Only a number is expected: how many lines in the entries that follow contain the word "Mafole"?

═════ MATERIAL PROVIDED

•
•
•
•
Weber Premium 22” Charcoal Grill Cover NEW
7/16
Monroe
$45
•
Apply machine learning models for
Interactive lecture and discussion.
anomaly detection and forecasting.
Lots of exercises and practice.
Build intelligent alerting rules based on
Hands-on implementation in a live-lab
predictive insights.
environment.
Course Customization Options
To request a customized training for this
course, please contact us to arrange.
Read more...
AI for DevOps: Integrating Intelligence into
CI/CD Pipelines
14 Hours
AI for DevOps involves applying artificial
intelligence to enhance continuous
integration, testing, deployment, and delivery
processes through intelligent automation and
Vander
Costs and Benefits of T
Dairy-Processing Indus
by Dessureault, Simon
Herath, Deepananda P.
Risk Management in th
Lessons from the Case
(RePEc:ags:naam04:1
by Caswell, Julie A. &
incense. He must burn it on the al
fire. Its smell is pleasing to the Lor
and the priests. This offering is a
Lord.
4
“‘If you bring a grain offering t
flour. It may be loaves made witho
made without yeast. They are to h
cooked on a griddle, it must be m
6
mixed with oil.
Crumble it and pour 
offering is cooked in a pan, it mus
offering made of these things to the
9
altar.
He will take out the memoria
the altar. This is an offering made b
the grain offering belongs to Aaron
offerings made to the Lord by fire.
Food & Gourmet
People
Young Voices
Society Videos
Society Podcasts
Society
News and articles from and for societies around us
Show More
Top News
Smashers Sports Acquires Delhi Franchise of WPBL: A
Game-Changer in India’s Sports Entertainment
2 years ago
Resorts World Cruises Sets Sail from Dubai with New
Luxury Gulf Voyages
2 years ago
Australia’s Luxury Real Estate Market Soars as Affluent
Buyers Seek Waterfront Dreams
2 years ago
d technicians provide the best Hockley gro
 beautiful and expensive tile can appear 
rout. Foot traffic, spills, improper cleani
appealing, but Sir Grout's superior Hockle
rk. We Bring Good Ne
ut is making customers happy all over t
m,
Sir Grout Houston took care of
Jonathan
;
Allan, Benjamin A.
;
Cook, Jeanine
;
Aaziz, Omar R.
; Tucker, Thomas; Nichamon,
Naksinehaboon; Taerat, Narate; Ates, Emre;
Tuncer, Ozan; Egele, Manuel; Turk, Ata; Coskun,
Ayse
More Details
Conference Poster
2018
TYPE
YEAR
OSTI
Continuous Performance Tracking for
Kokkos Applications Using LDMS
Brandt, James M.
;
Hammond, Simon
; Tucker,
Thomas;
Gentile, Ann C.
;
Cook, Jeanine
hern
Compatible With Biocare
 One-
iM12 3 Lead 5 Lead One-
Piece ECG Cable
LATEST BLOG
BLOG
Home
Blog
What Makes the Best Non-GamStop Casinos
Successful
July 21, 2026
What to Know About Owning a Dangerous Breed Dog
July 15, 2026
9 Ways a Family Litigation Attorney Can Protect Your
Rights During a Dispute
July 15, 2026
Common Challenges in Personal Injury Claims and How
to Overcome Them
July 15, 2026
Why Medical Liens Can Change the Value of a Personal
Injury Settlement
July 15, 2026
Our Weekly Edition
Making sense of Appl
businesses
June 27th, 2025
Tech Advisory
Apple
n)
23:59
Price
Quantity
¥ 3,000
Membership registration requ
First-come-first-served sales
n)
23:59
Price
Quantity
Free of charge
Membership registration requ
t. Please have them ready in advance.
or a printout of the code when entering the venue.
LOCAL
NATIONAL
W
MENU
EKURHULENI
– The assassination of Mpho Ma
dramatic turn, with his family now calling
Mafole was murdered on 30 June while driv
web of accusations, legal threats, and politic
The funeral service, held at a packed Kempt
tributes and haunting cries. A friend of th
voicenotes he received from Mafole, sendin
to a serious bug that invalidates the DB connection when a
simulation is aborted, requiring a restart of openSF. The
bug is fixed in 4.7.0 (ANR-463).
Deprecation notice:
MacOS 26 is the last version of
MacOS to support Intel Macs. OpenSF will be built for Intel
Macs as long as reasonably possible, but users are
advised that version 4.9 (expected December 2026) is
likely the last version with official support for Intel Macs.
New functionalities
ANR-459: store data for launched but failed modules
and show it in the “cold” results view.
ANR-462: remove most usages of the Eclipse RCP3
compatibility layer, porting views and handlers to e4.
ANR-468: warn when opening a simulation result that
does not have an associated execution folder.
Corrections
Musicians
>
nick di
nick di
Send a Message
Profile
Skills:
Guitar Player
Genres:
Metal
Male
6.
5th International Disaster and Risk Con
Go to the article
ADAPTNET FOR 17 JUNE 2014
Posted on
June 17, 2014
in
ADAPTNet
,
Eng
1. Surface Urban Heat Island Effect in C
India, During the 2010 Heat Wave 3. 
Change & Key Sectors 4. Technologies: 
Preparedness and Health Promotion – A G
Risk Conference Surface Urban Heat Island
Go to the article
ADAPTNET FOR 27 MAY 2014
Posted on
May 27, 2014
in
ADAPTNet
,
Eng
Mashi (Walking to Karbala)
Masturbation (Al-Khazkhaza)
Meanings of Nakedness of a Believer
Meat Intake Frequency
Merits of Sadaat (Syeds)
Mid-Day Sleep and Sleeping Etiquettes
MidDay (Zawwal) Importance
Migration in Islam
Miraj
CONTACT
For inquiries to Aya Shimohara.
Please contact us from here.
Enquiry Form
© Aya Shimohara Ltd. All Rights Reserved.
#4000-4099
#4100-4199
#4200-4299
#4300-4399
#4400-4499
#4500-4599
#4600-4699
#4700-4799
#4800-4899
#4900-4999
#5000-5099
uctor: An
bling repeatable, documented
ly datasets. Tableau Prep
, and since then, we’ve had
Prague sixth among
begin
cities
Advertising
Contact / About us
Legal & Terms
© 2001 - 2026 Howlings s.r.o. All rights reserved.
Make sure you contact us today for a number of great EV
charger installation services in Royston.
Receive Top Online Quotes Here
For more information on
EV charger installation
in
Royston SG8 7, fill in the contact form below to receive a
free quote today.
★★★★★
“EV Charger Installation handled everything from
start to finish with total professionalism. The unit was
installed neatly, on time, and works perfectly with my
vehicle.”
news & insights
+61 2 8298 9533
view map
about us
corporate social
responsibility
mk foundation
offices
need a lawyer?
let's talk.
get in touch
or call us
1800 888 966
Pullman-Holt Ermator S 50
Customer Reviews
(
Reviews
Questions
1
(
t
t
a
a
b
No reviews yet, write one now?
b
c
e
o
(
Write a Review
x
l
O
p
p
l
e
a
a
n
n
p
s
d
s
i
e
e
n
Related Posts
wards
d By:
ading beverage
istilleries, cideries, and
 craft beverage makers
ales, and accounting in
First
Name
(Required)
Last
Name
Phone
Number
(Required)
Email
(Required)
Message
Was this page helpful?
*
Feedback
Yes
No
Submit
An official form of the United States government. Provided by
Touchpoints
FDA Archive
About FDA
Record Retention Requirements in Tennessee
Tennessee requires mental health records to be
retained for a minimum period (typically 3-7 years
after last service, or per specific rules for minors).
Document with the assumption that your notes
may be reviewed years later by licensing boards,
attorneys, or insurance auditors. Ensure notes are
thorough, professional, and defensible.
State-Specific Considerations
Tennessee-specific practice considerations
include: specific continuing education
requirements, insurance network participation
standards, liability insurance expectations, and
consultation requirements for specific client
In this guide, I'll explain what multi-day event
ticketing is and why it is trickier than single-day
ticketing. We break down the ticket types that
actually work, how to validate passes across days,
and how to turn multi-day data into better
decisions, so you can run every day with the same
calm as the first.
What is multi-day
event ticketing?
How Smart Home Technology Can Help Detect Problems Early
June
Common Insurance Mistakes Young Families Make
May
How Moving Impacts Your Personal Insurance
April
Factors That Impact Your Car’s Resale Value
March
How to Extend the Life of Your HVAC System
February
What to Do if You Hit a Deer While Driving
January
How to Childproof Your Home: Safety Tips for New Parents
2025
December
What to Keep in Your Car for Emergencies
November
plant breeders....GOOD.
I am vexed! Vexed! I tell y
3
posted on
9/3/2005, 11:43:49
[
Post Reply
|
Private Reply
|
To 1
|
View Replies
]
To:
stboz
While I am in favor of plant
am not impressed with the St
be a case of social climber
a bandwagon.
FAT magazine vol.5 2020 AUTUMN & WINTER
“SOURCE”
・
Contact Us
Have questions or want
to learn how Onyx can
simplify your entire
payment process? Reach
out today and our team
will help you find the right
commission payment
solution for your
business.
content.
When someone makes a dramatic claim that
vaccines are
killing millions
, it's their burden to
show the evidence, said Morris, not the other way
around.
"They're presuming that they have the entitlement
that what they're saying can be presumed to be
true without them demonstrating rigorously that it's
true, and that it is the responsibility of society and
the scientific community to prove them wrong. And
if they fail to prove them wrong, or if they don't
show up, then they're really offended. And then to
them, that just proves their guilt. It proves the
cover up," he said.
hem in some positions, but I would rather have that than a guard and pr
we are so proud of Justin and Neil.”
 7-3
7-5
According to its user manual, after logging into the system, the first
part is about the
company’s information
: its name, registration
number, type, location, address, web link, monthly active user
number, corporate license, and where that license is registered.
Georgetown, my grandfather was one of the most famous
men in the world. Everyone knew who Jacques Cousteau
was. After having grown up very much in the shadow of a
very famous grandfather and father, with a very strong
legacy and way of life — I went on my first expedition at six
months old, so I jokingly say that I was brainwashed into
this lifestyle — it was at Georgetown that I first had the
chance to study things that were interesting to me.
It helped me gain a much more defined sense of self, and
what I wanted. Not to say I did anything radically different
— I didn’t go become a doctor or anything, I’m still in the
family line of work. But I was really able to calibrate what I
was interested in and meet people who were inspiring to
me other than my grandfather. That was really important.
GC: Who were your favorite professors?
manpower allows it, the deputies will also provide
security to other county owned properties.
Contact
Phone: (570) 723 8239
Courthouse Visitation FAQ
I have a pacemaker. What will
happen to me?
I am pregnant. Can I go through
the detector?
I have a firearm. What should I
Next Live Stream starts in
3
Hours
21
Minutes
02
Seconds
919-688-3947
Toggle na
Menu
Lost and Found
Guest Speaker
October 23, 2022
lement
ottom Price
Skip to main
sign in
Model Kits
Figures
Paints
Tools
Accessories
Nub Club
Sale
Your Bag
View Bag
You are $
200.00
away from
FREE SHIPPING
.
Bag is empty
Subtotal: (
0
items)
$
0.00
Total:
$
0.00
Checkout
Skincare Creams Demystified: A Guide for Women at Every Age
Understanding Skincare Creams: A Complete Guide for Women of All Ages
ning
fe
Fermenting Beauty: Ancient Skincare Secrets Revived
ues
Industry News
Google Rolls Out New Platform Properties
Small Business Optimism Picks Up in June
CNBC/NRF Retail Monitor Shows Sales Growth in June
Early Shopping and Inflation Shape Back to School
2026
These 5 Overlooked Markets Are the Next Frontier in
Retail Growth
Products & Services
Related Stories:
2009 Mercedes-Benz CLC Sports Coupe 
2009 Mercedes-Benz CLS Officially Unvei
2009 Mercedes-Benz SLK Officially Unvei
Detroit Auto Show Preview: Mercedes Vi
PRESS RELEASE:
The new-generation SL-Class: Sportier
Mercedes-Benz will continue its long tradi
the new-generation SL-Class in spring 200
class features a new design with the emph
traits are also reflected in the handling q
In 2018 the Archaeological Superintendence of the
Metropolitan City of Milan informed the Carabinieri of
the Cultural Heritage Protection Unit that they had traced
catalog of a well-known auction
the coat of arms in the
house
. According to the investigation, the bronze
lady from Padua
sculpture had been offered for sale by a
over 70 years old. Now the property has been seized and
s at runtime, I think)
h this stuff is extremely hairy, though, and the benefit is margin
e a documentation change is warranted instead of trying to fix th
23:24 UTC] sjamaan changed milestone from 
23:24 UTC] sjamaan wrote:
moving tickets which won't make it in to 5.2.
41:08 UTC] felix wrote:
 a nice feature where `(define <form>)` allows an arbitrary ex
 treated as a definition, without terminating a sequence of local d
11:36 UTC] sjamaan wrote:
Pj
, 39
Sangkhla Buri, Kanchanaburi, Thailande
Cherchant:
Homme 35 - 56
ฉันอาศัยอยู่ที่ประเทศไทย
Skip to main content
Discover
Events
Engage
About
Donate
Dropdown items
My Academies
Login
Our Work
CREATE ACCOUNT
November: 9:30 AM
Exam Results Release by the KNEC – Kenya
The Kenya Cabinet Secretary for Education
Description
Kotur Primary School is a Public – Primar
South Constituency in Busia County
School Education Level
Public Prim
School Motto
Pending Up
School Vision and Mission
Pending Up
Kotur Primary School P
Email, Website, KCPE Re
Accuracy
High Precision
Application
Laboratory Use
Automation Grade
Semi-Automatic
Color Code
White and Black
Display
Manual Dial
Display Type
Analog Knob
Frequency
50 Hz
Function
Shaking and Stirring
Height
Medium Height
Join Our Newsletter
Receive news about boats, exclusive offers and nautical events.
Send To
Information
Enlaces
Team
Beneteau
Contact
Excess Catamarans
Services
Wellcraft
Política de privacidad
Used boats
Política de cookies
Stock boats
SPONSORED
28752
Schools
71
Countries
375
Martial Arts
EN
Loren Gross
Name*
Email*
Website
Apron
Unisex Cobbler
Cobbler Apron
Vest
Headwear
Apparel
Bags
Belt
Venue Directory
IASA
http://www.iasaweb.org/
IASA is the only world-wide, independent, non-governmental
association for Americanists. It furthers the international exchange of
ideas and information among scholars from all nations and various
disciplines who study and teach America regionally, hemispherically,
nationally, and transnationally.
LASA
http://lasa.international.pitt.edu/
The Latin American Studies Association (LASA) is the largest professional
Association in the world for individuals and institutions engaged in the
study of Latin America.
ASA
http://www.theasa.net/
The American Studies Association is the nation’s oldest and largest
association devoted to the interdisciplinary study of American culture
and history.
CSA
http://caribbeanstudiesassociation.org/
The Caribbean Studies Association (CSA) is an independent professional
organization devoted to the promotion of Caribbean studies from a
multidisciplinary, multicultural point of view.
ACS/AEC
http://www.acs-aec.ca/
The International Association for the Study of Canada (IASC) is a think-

══════════

• [SOLUTION TO THIS EXERCISE] 2